• _SUPPLIED INFORMATION_:
*** Begin section ***

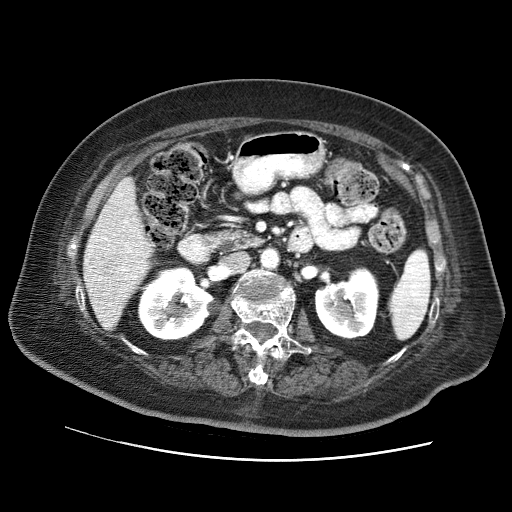
Contrast-enhanced abdominal CT (liver protocol), one axial slice; position 26 of 73 along the scan axis; reconstruction kernel STANDARD; 120 kVp; soft-tissue window (W 400 / L 40 HU); 2.5 mm slice thickness; 512 × 512 image matrix, field of view 380 × 380 mm. Case-level facts recorded for this patient, not image findings: diagnosis: hepatocellular carcinoma (patient treated with transarterial chemoembolisation; whether this scan precedes or follows treatment is not stated here); TNM stage (as recorded): Stage-I; Child-Pugh class: A.
Outlined on this slice (semi-automatically segmented with operator editing):
- liver parenchyma outside the tumour (the mass and vessels are separate outlines, so this box may not span the whole liver): bounding box [x1, y1, x2, y2] px = [84, 177, 152, 328]
- portal vein: [86, 193, 144, 306]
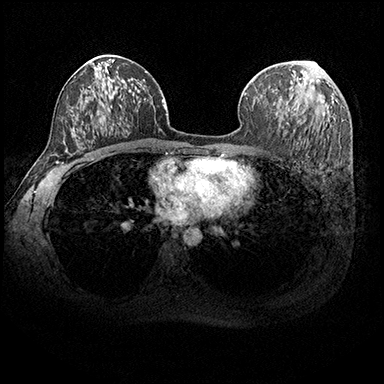
Breast MRI (dynamic contrast-enhanced), one axial slice; slice 110 of 200 in the series (ordered by position); dynamic contrast-enhanced series, time point 2 of 8 at this slice position (early post-contrast); 3 T; TE 2.3 ms, TR 4.4 ms; 1 mm slice thickness; 384 × 384 image matrix, field of view 360 × 360 mm. Female patient.
Structures marked on this image (semi-automatic segmentation, software-assisted and operator-edited):
- enhancing-tissue mask used for the functional tumour volume (all voxels passing the contrast-enhancement thresholds inside the analysis volume; usually the tumour): bounding box [x1, y1, x2, y2] px = [285, 61, 306, 110]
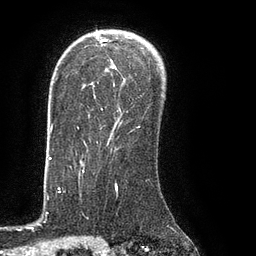
Breast MRI (dynamic contrast-enhanced), one axial slice. Slice 60 of 80 in the series (ordered by position). Cropped to one breast. Dynamic contrast-enhanced series, time point 2 of 8 at this slice position (early post-contrast). 3 T. TE 2.1 ms, TR 4.4 ms. 2 mm slice thickness. 256 × 256 image matrix. Female patient.
Outlined on this slice (semi-automatic segmentation, software-assisted and operator-edited):
- enhancing-tissue mask used for the functional tumour volume (all voxels passing the contrast-enhancement thresholds inside the analysis volume; usually the tumour): bounding box [x1, y1, x2, y2] px = [77, 35, 140, 130]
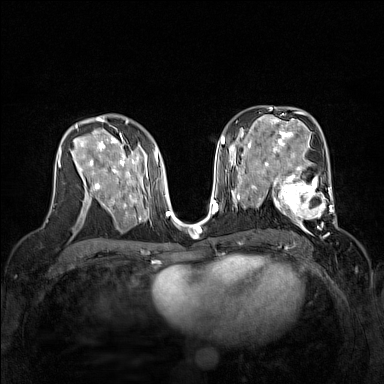
Breast MRI (dynamic contrast-enhanced), one axial slice; slice 85 of 160 in the series (ordered by position); dynamic contrast-enhanced series, time point 2 of 7 at this slice position (early post-contrast); 1.5 T; TE 1.8 ms, TR 5 ms; 1 mm slice thickness; 384 × 384 image matrix, field of view 320 × 320 mm. Female patient.
Structures marked on this image (semi-automatically segmented with operator editing):
- enhancing-tissue mask used for the functional tumour volume (all voxels passing the contrast-enhancement thresholds inside the analysis volume; usually the tumour): bounding box [x1, y1, x2, y2] px = [267, 168, 337, 230]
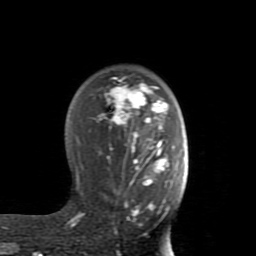
Breast MRI (dynamic contrast-enhanced), one axial slice; position 56 of 80 along the scan axis; cropped to one breast; dynamic contrast-enhanced series, time point 2 of 8 at this slice position (early post-contrast); 1.5 T; TE 2.6 ms, TR 5.9 ms; 2 mm slice thickness; 256 × 256 image matrix, field of view 160 × 160 mm. Female patient.
Annotated regions visible in this slice (semi-automatic segmentation, software-assisted and operator-edited):
- enhancing-tissue mask used for the functional tumour volume (all voxels passing the contrast-enhancement thresholds inside the analysis volume; usually the tumour): bounding box [x1, y1, x2, y2] px = [68, 77, 175, 227]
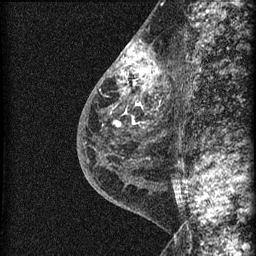
Breast MRI (dynamic contrast-enhanced), one sagittal slice. Position 28 of 60 along the scan axis. Dynamic contrast-enhanced series, image 2 of 3 at this slice position (ordered by acquisition). 1.5 T. TE 4.2 ms, TR 22.7 ms. 1.5 mm slice thickness. 256 × 256 image matrix, field of view 180 × 180 mm. Patient: female, 48 years. From the clinical record (not read from this slice): setting: breast cancer imaged before/during neoadjuvant chemotherapy; receptor status: triple-negative.
Outlined on this slice (semi-automatically segmented with operator editing):
- analysis volume of interest (the breast-tissue region the enhancement analysis was run in; not a lesion): bounding box [x1, y1, x2, y2] px = [115, 34, 169, 162]
- tumour enhancement mask (voxels above the 90 % enhancement threshold inside the analysis volume of interest): [121, 44, 159, 91]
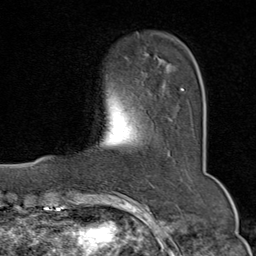
Breast MRI (dynamic contrast-enhanced), one axial slice. Slice 17 of 80 in the series (ordered by position). Cropped to one breast. Dynamic contrast-enhanced series, time point 2 of 9 at this slice position (early post-contrast). 1.5 T. TE 1.8 ms, TR 4.3 ms. 256 × 256 image matrix, field of view 180 × 180 mm. Female patient.
Structures marked on this image (semi-automatically segmented with operator editing):
- enhancing-tissue mask used for the functional tumour volume (all voxels passing the contrast-enhancement thresholds inside the analysis volume; usually the tumour): bounding box (x1, y1, x2, y2) in pixels: (182, 88, 184, 92)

*** End section ***

Reproduce the entire listing exactly, but omit any pictures.

Contrast-enhanced abdominal CT (liver protocol), one axial slice; position 26 of 73 along the scan axis; reconstruction kernel STANDARD; 120 kVp; soft-tissue window (W 400 / L 40 HU); 2.5 mm slice thickness; 512 × 512 image matrix, field of view 380 × 380 mm. Case-level facts recorded for this patient, not image findings: diagnosis: hepatocellular carcinoma (patient treated with transarterial chemoembolisation; whether this scan precedes or follows treatment is not stated here); TNM stage (as recorded): Stage-I; Child-Pugh class: A.
Outlined on this slice (semi-automatically segmented with operator editing):
- liver parenchyma outside the tumour (the mass and vessels are separate outlines, so this box may not span the whole liver): bounding box [x1, y1, x2, y2] px = [84, 177, 152, 328]
- portal vein: [86, 193, 144, 306]
Breast MRI (dynamic contrast-enhanced), one axial slice; slice 110 of 200 in the series (ordered by position); dynamic contrast-enhanced series, time point 2 of 8 at this slice position (early post-contrast); 3 T; TE 2.3 ms, TR 4.4 ms; 1 mm slice thickness; 384 × 384 image matrix, field of view 360 × 360 mm. Female patient.
Structures marked on this image (semi-automatic segmentation, software-assisted and operator-edited):
- enhancing-tissue mask used for the functional tumour volume (all voxels passing the contrast-enhancement thresholds inside the analysis volume; usually the tumour): bounding box [x1, y1, x2, y2] px = [285, 61, 306, 110]
Breast MRI (dynamic contrast-enhanced), one axial slice. Slice 60 of 80 in the series (ordered by position). Cropped to one breast. Dynamic contrast-enhanced series, time point 2 of 8 at this slice position (early post-contrast). 3 T. TE 2.1 ms, TR 4.4 ms. 2 mm slice thickness. 256 × 256 image matrix. Female patient.
Outlined on this slice (semi-automatic segmentation, software-assisted and operator-edited):
- enhancing-tissue mask used for the functional tumour volume (all voxels passing the contrast-enhancement thresholds inside the analysis volume; usually the tumour): bounding box [x1, y1, x2, y2] px = [77, 35, 140, 130]
Breast MRI (dynamic contrast-enhanced), one axial slice; slice 85 of 160 in the series (ordered by position); dynamic contrast-enhanced series, time point 2 of 7 at this slice position (early post-contrast); 1.5 T; TE 1.8 ms, TR 5 ms; 1 mm slice thickness; 384 × 384 image matrix, field of view 320 × 320 mm. Female patient.
Structures marked on this image (semi-automatically segmented with operator editing):
- enhancing-tissue mask used for the functional tumour volume (all voxels passing the contrast-enhancement thresholds inside the analysis volume; usually the tumour): bounding box [x1, y1, x2, y2] px = [267, 168, 337, 230]
Breast MRI (dynamic contrast-enhanced), one axial slice; position 56 of 80 along the scan axis; cropped to one breast; dynamic contrast-enhanced series, time point 2 of 8 at this slice position (early post-contrast); 1.5 T; TE 2.6 ms, TR 5.9 ms; 2 mm slice thickness; 256 × 256 image matrix, field of view 160 × 160 mm. Female patient.
Annotated regions visible in this slice (semi-automatic segmentation, software-assisted and operator-edited):
- enhancing-tissue mask used for the functional tumour volume (all voxels passing the contrast-enhancement thresholds inside the analysis volume; usually the tumour): bounding box [x1, y1, x2, y2] px = [68, 77, 175, 227]
Breast MRI (dynamic contrast-enhanced), one sagittal slice. Position 28 of 60 along the scan axis. Dynamic contrast-enhanced series, image 2 of 3 at this slice position (ordered by acquisition). 1.5 T. TE 4.2 ms, TR 22.7 ms. 1.5 mm slice thickness. 256 × 256 image matrix, field of view 180 × 180 mm. Patient: female, 48 years. From the clinical record (not read from this slice): setting: breast cancer imaged before/during neoadjuvant chemotherapy; receptor status: triple-negative.
Outlined on this slice (semi-automatically segmented with operator editing):
- analysis volume of interest (the breast-tissue region the enhancement analysis was run in; not a lesion): bounding box [x1, y1, x2, y2] px = [115, 34, 169, 162]
- tumour enhancement mask (voxels above the 90 % enhancement threshold inside the analysis volume of interest): [121, 44, 159, 91]
Breast MRI (dynamic contrast-enhanced), one axial slice. Slice 17 of 80 in the series (ordered by position). Cropped to one breast. Dynamic contrast-enhanced series, time point 2 of 9 at this slice position (early post-contrast). 1.5 T. TE 1.8 ms, TR 4.3 ms. 256 × 256 image matrix, field of view 180 × 180 mm. Female patient.
Structures marked on this image (semi-automatically segmented with operator editing):
- enhancing-tissue mask used for the functional tumour volume (all voxels passing the contrast-enhancement thresholds inside the analysis volume; usually the tumour): bounding box (x1, y1, x2, y2) in pixels: (182, 88, 184, 92)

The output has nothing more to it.